Larry Wall wrote:
> I (impersonally) believe that hyper context is the right solution to
> this because context can propagate to where it needs to dynamically.
> As for the fact that it's not the default list context for "for",
> that could easily be changed with a pragma.  Maybe that could even
> be the default someday, but we have to educate people to think about
> "hyper" first.

As I just indicated, I'm a mere mortal; so some of the terminology
you're using here is throwing me.  When I hear "hyper context", my gut
instinct is to think "he's advocating some sort of application of the
hyperoperator".  Is that what you mean, or would the substitution of a
bag for a list in a "for" statement qualify as "hyper context"?

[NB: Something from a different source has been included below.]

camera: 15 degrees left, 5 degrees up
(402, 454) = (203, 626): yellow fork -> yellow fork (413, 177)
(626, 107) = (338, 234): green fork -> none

Or maybe you mean something like the use of a junction in a "given"
statement as the parallelized equivalent of a "for" statement?

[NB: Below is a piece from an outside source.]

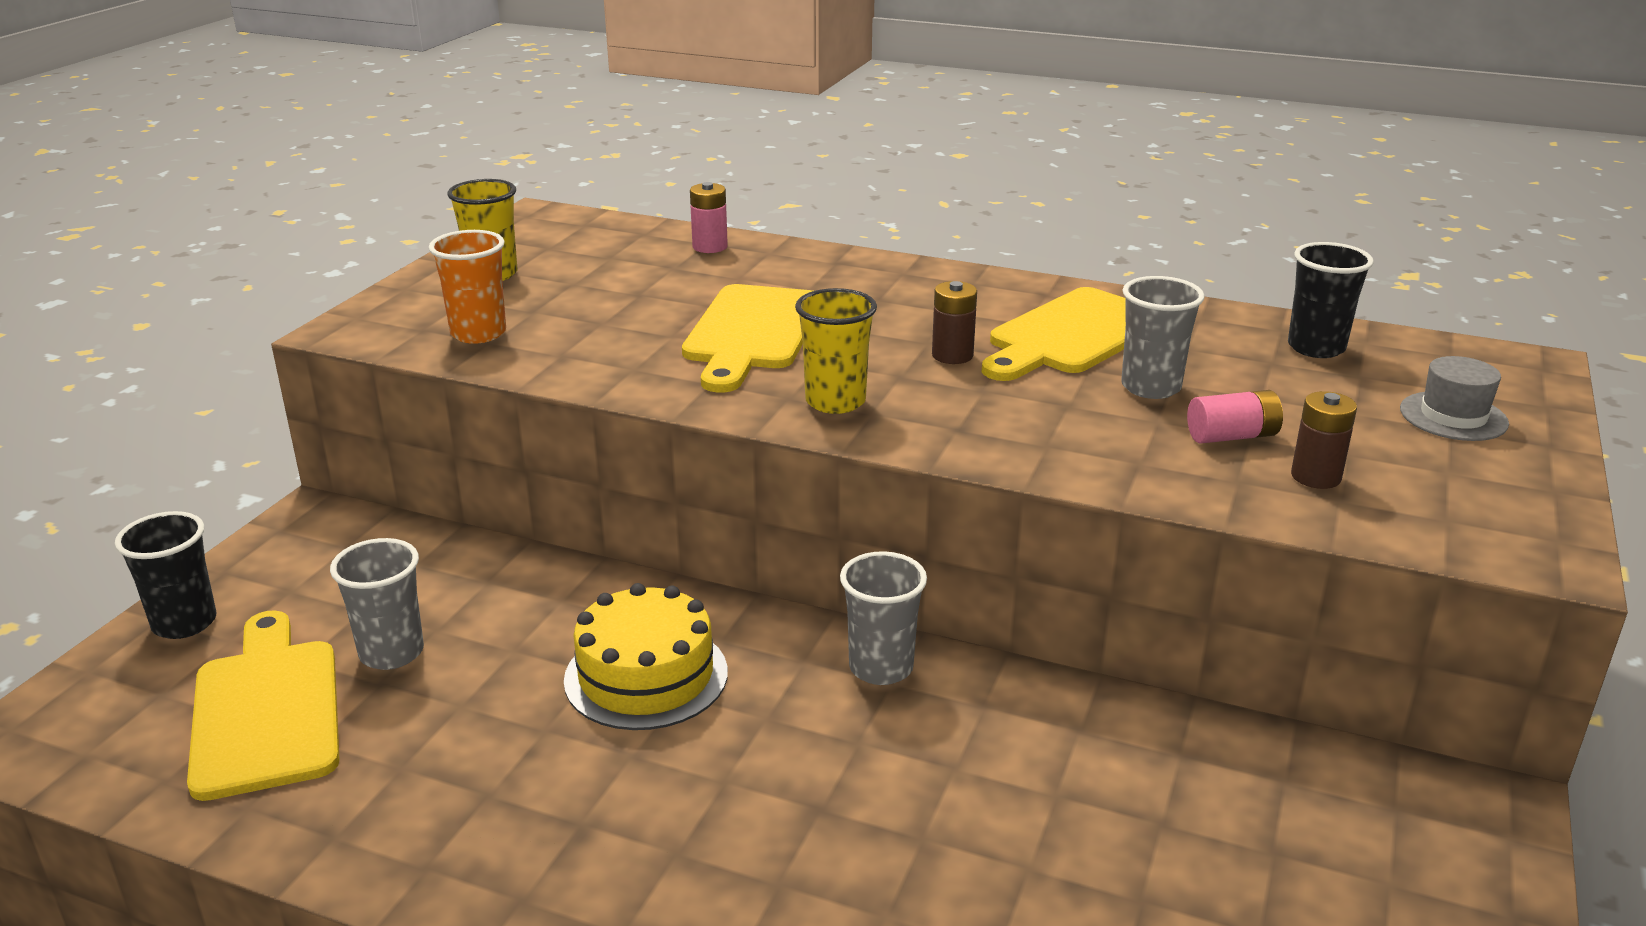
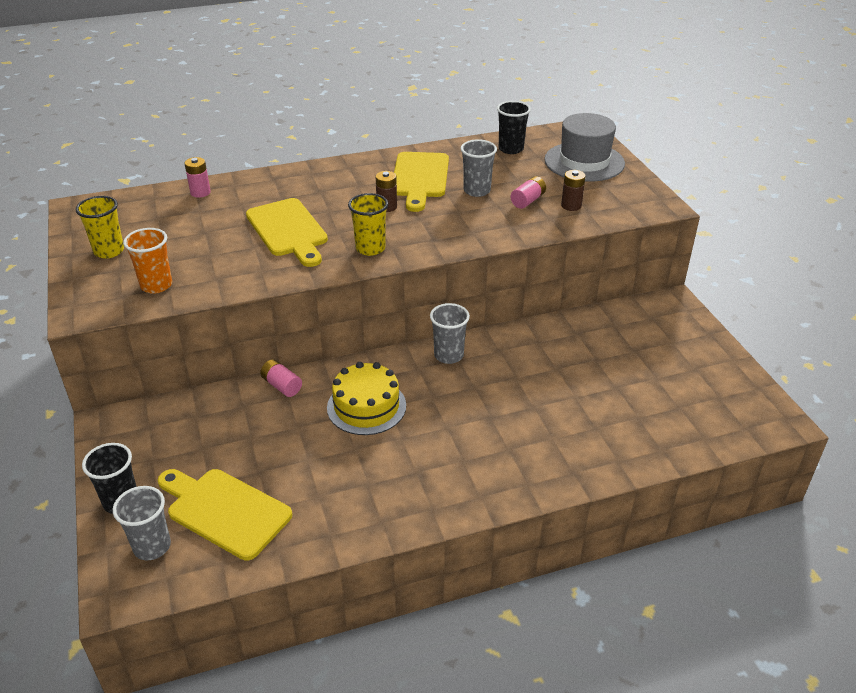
camera: 40 degrees left, 10 degrees up
(391, 653) = (245, 457): grey cup -> grey cup (152, 546)
(572, 581) = (282, 386): none -> pink battery
(1453, 416) = (584, 162): grey hat -> grey hat, size x1.88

  for @x { ... }         # executes the block for each element of @x in series
  given all(@x) { ... } # executes the block for each element of @x in parallel

> As for the other part of the proposal, a parallel smartmatch would
> need new comb syntax for the compound pattern--I wouldn't overload
> given/when for that.  Or maybe just make a way to attach a mapreduce
> action to any leg of a junction or hyperoperator.

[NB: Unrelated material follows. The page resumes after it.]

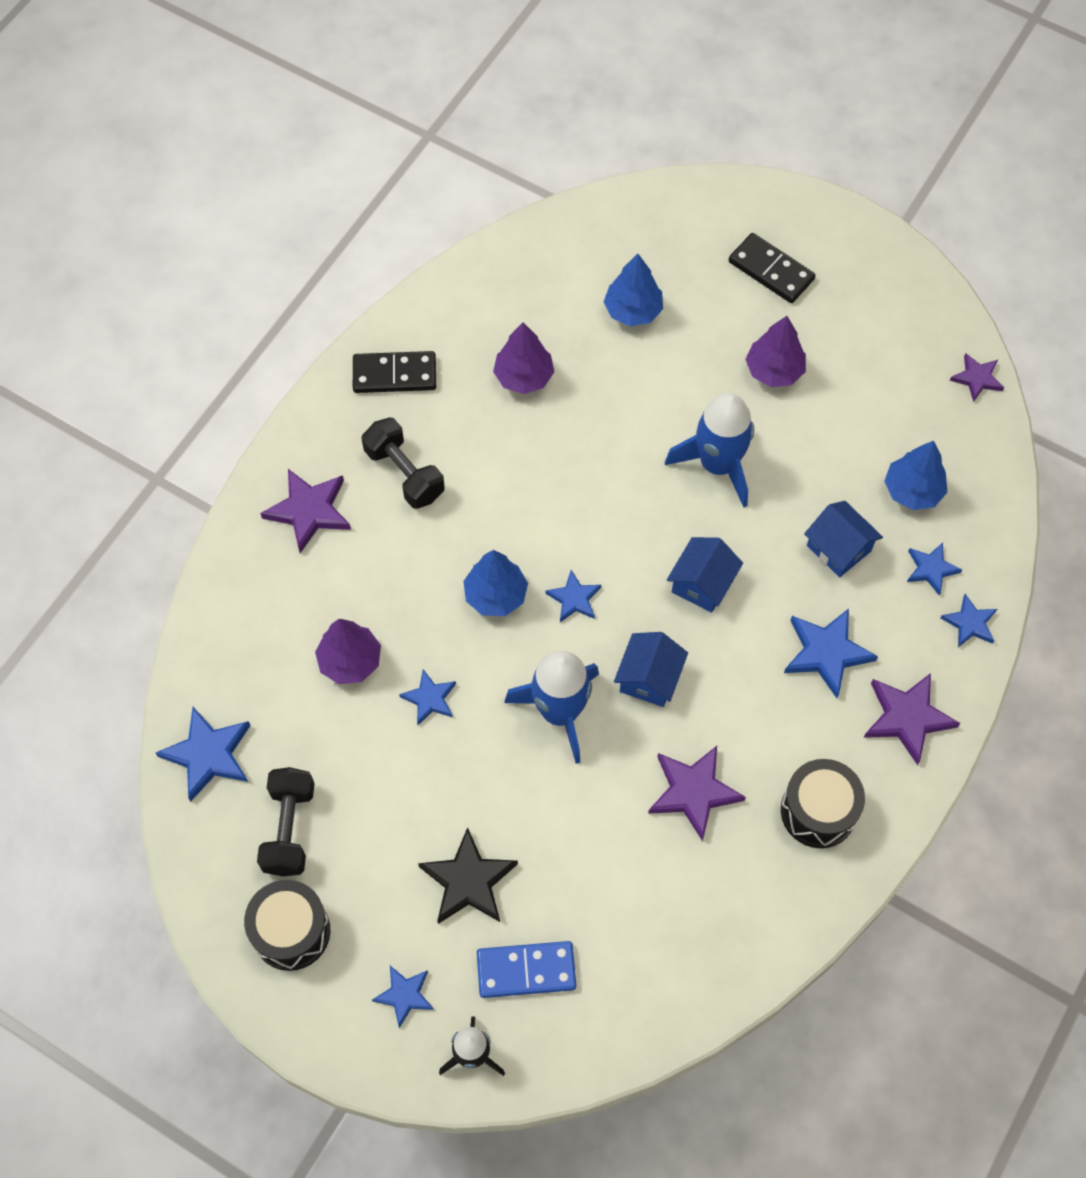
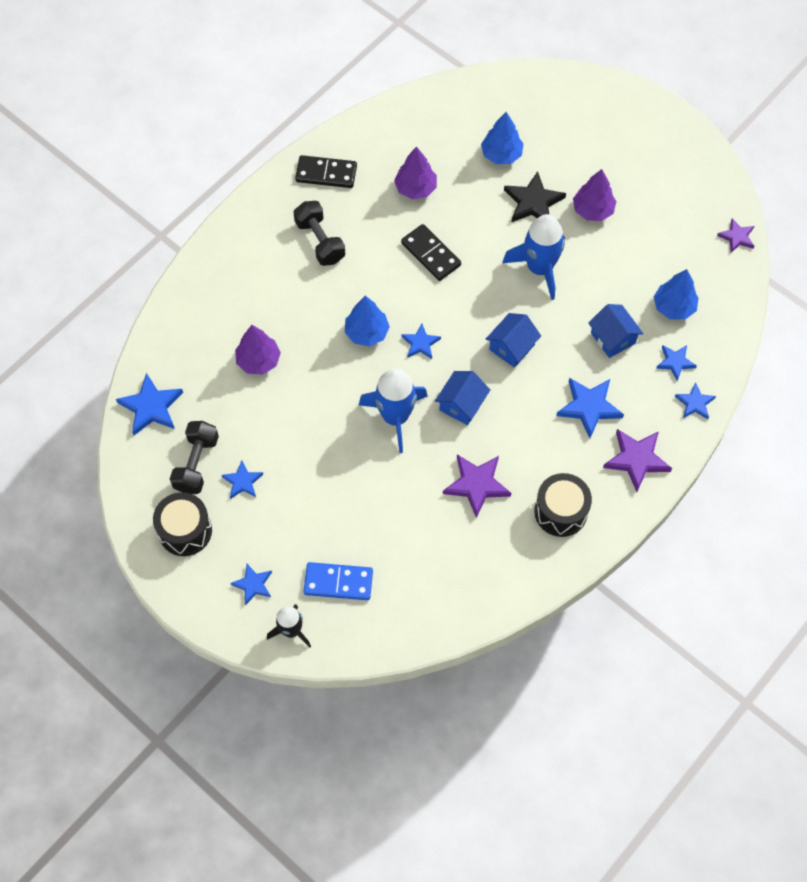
camera: 10 degrees right, 0 degrees up
(309, 511) = (250, 256): purple star -> none
(429, 699) = (308, 394): blue star -> blue star (242, 481)
(468, 881) = (310, 518): black star -> black star (533, 202)
(771, 271) = (605, 141): black domino -> black domino (430, 254)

Again, I'm not up on the terminology being used here.  But if I'm
getting the gist of it right, the following is in the spirit of what
you're suggesting:

Introduce a function that does given/when-type smart-matching, but
geared around pattern/code Pairs: e.g.,

  match $x: 1..3 => { dothis() }, 4..6 => { dothat() }

  # equivalent to:

  given $x {
    when 1..3 { dothis() }
    when 4..6 { dothat() }

Then you could use a junction of Pairs in place of a single Pair to
smart-match the patterns in parallel:

  match $x: 1..3 => { dothis() } & 2..4 => { dothat() }

  # smart-matches 1..3 and 2..4 in parallel

> In any case, we need
> to make sure it's easy to place such a parallel comb of matchers at the
> pointy end of a feed, and if the source of the feed is also executing
> in parallel, make sure the feed can be optimized to a full crossbar
> based on packet destination.

In the above example, you might say:

  @x».match 1..3 => { dothis() } & 2..4 => { dothat() }


  match any(@x): 1..3 => { dothis() } & 2..4 => { dothat() }

in order to get a full crossbar.

> It's also possible that we should discourage syntactic parallel
> matching in favor of parallel polymorphic dispatch, given that
> signatures can also express patterns.  Might need to tweak the current
> multiple dispatch rules a bit though if we want dispatch ambiguity
> to express nondeterminism.  In any case, real mapreduce situations
> are often generated dynamically, and cannot easily be expressed in
> a syntactically fixed set of options.

No idea what you're talking about here.